During his time in the field, Hatch has served as an elementary school teacher in Tacoma and Puyallup. Hatch and his wife also taught in China for a few years before returning to the United States where Hatch became an assistant principal, first at Scenic Hill Elementary and then at East Hill Elementary, both of which are in the Kent School District.
A few years later Hatch became the principal at Sunset Primary School in the University Place School District and would later serve as principal at Mt. View Elementary in North Thurston Public Schools before transitioning into the role of Associate Director of the Association of Washington School Principals (AWSP) in Olympia. “AWSP allowed me the opportunity to lead at a state and national level,” said Hatch. “Collaborating with agencies, organizations and legislators on policy and governance issues, leading professional learning for principals across the state and dismantling inequitable aspects of the system was all part of my work.”
The Educational Administration Program at UW Tacoma is a year-long and cohort-based model. “Our program places an emphasis on preparing those who want to lead in an urban setting; however, it also equips aspiring school leaders to serve in suburban and rural communities,” said Hatch. Students in the program gain credits towards a master’s degree and earn a principal or program director certification.
Hatch takes over the program from the recently retired Dr. Rob MacGregor. “It [the Educational Administration Program] is a wonderful blend of teaching and leading, so it feeds both of my passions,” said Hatch.
This is a unique moment in the history of American education. Public and private school systems are rethinking not only what to teach, but how to teach. The recent dust-up over Critical Race Theory, what it is, what it isn’t and why it matters, is the most current example of the shift currently taking place.
The next generation of school administrators will not only need to understand the issues, they will also need to know their community if they are to affect change. “One of the goals of our program is to help aspiring leaders understand the sociology and the psychology of these things, because it’s nuanced,” said Hatch. “There are deep emotions and complex systems at play and changing the status quo requires bringing people together around a common issue and giving them the knowledge and tools they need to do really hard, but necessary, things for kids.”
Rachel Endo, Dean of the School of Education, says, “I am delighted and honored that a leader of Dr. Hatch’s caliber has joined the School of Education at UW Tacoma. In addition to his many years of successful experience as a school leader and teacher, he is highly respected leader in our state for advancing policies that support anti-racism, equity, and inclusion."

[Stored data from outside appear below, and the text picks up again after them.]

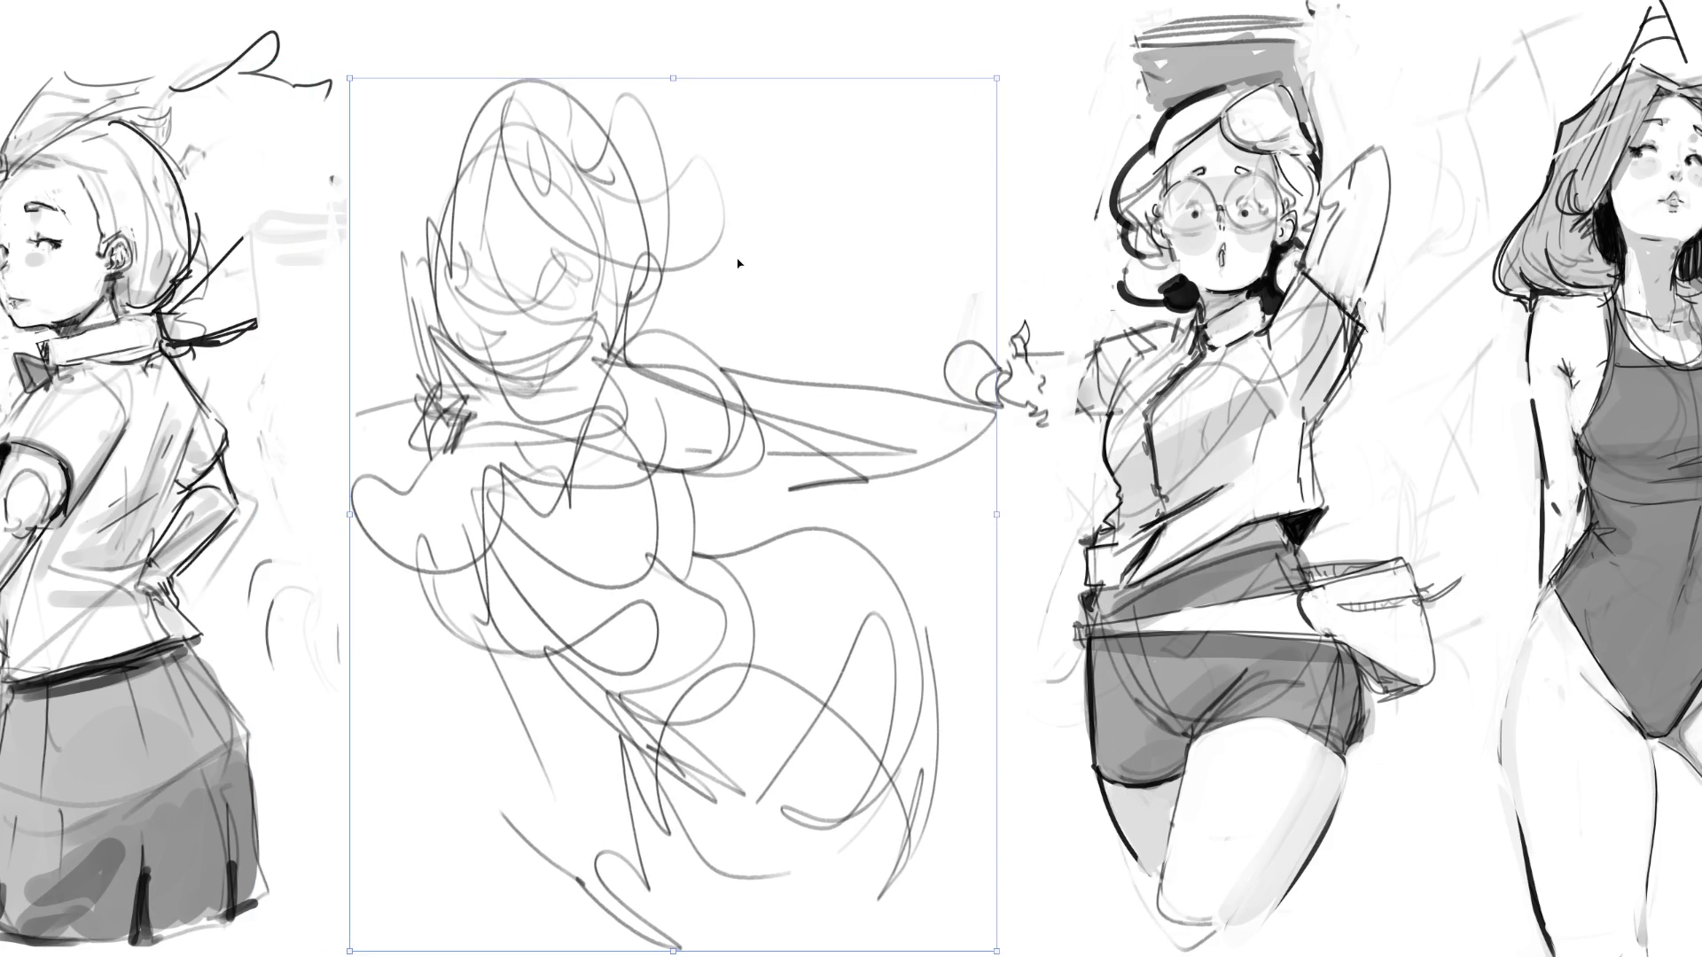
key(Return)
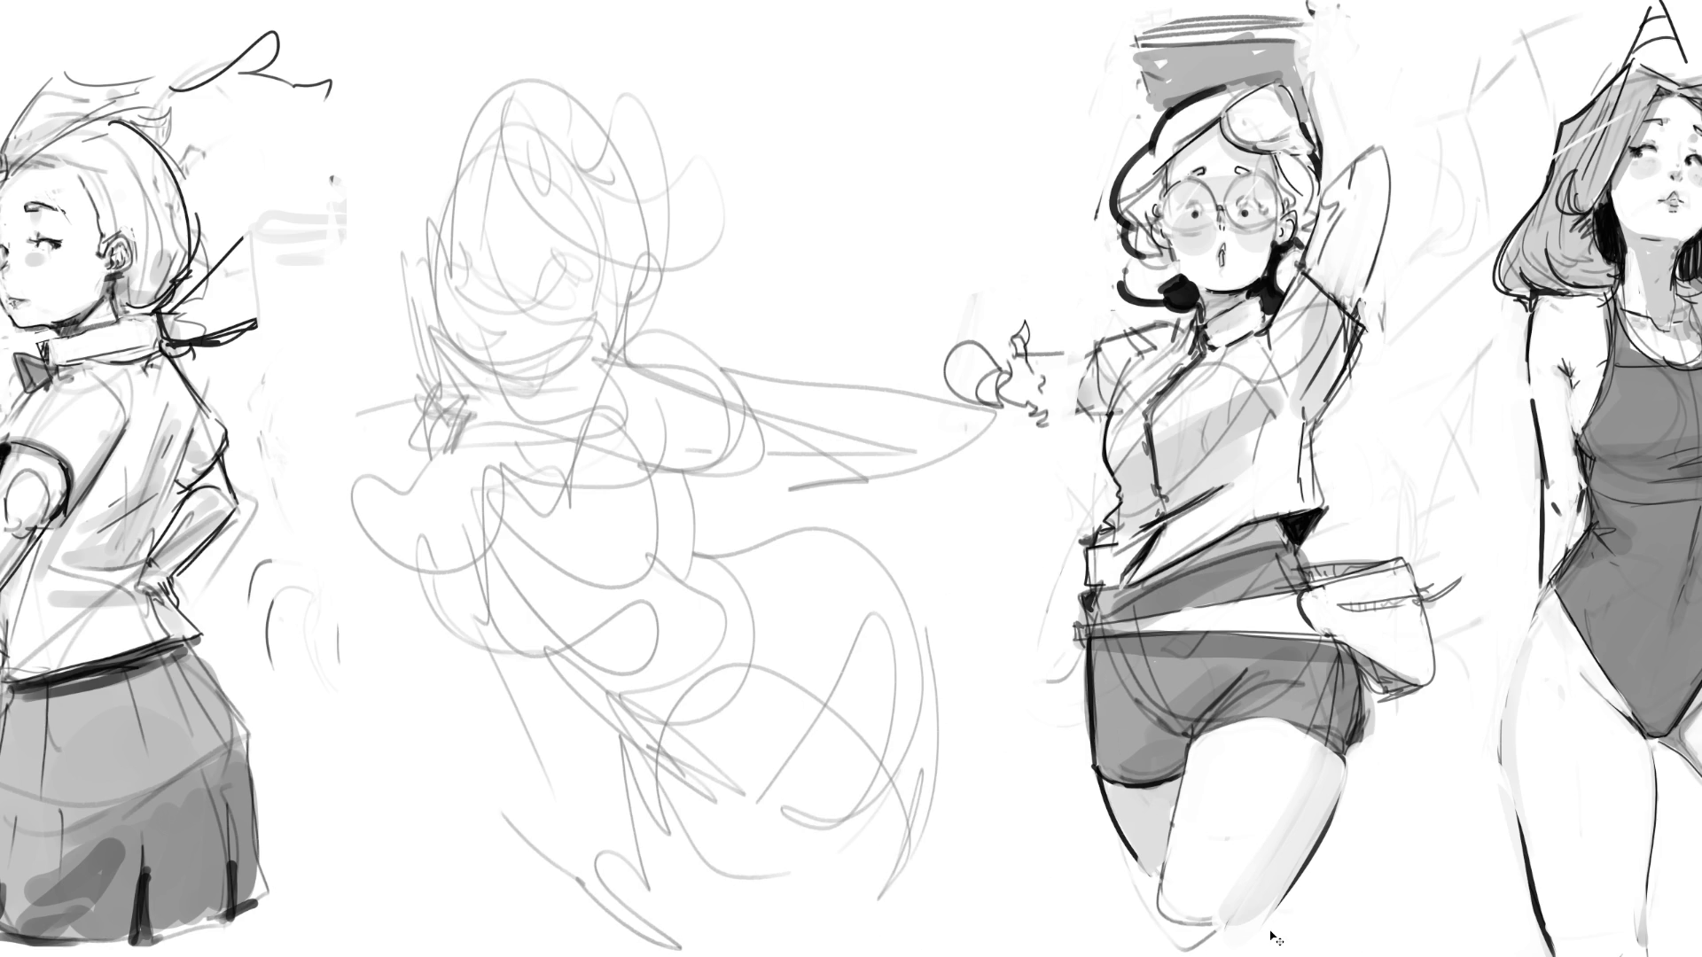
key(alt)
mouse_move(448, 255)
mouse_down()
mouse_move(467, 263)
mouse_move(440, 236)
mouse_move(471, 284)
mouse_up()
Step: Ink the middle face's closed eye with lids and lashes, redrawing its corner and lower lid
drag(531, 299, 592, 264)
drag(574, 278, 576, 312)
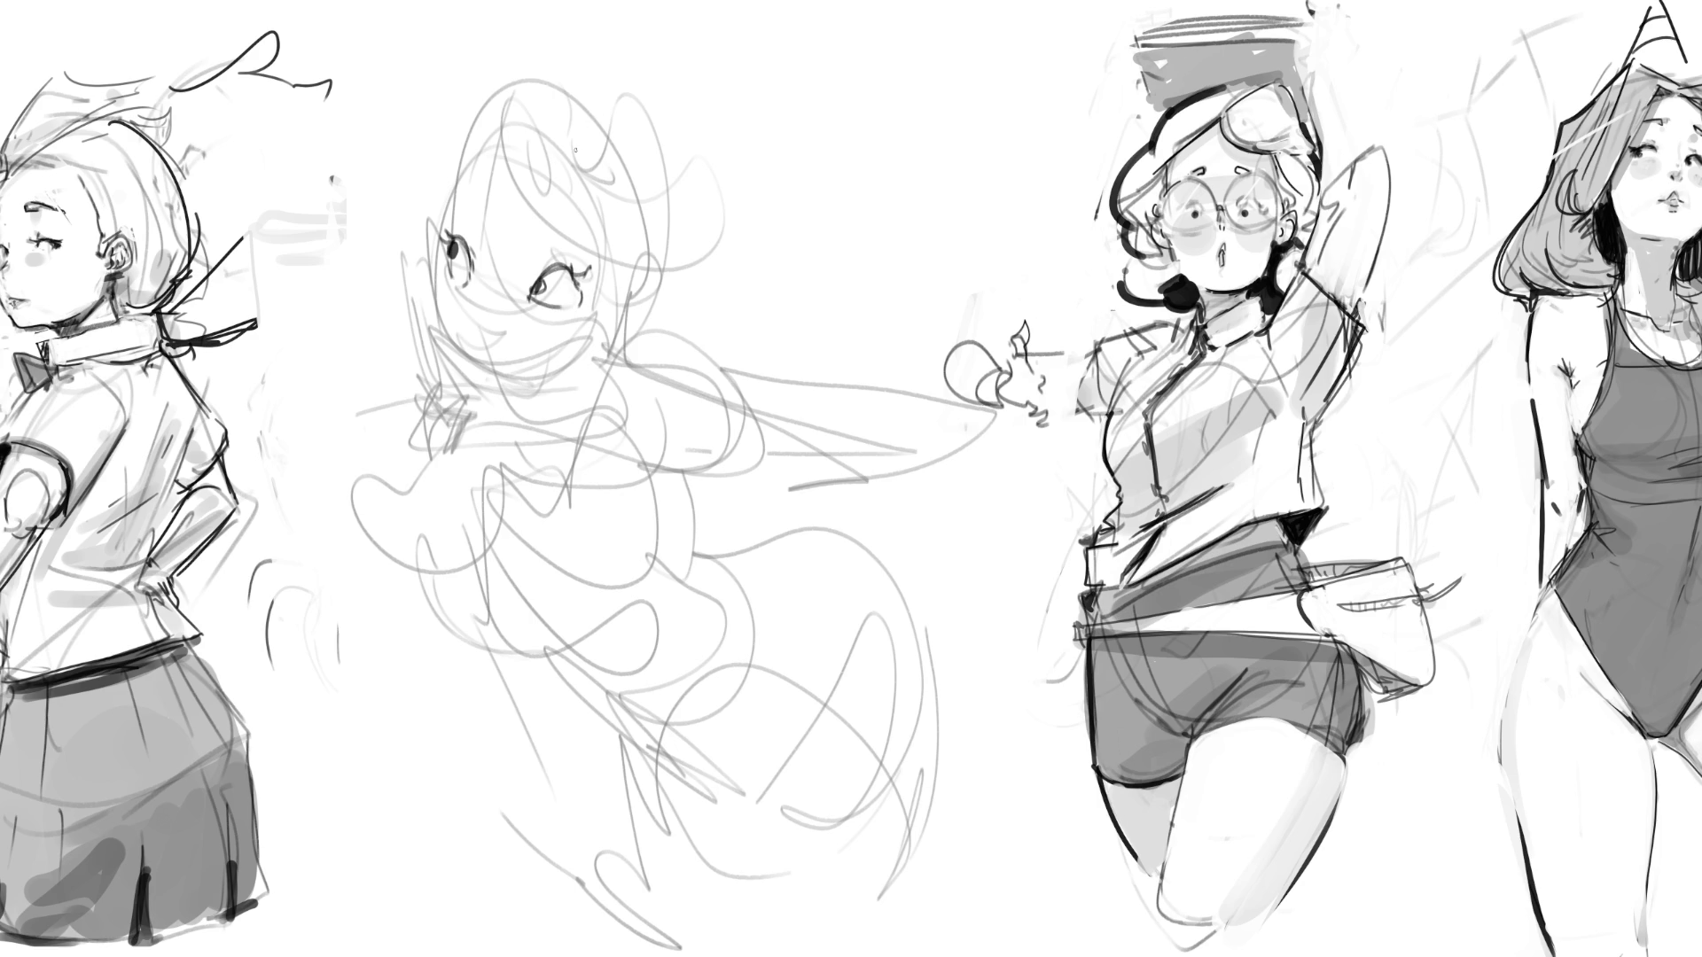
key(ctrl+z)
key(ctrl+z)
key(ctrl+z)
key(ctrl+z)
key(ctrl+z)
key(ctrl+z)
key(ctrl+z)
mouse_move(470, 263)
mouse_down()
mouse_move(457, 277)
mouse_move(560, 296)
mouse_move(522, 279)
mouse_move(546, 260)
mouse_move(569, 282)
mouse_move(551, 295)
mouse_up()
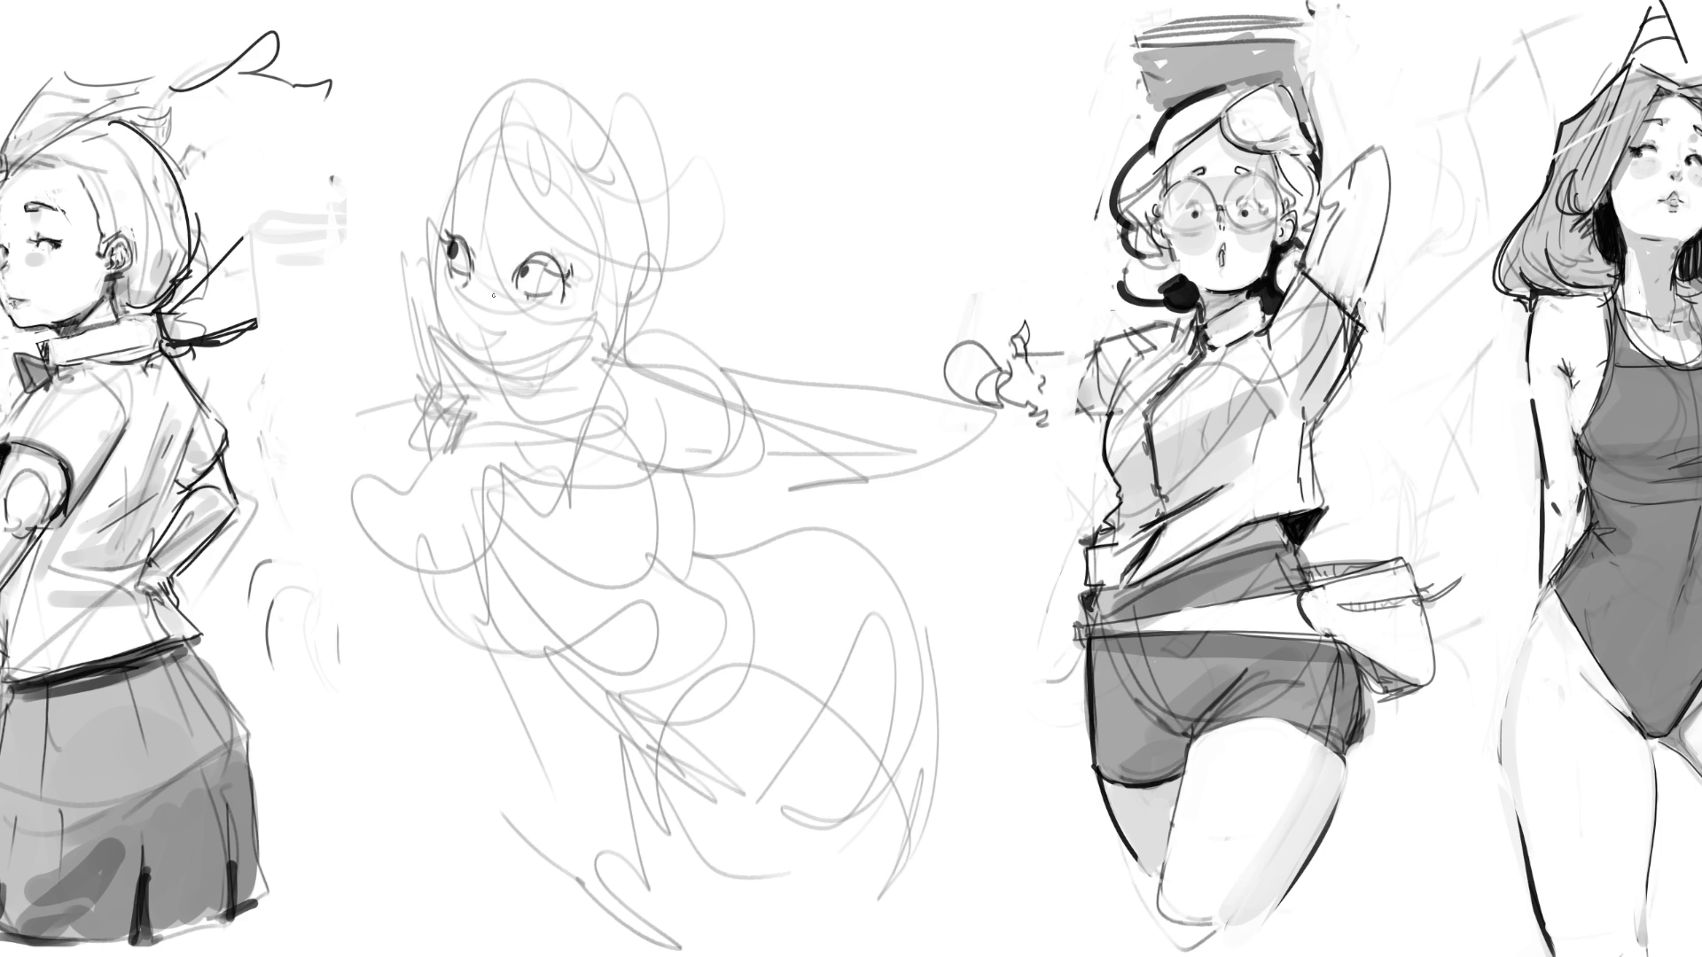
Step: Try hooked and short nose marks, undo both, then outline the left cheek around the eye
drag(453, 323, 468, 348)
key(ctrl+z)
drag(451, 310, 454, 324)
key(ctrl+z)
mouse_move(442, 248)
mouse_down()
mouse_move(443, 328)
mouse_move(468, 299)
mouse_up()
key(ctrl+z)
drag(460, 294, 479, 302)
Step: Ink the jaw line, nose and blush marks, an eyelash and the ear, and hatch the chin and neck
mouse_move(470, 375)
mouse_down()
mouse_move(572, 358)
mouse_move(610, 332)
mouse_move(595, 346)
mouse_up()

An understanding of self is a core component of the program. “We lead based on who we are, and so self-awareness and situational awareness are critical,” said Hatch. Hatch knows who he is and what he wants to achieve. He is an educator, one dedicated to finding solutions and helping others do the same. “I feel blessed to be in a profession that allows me the opportunity to work on these problems, to make things better in this way, with a focus on anti-racist leadership,” he said.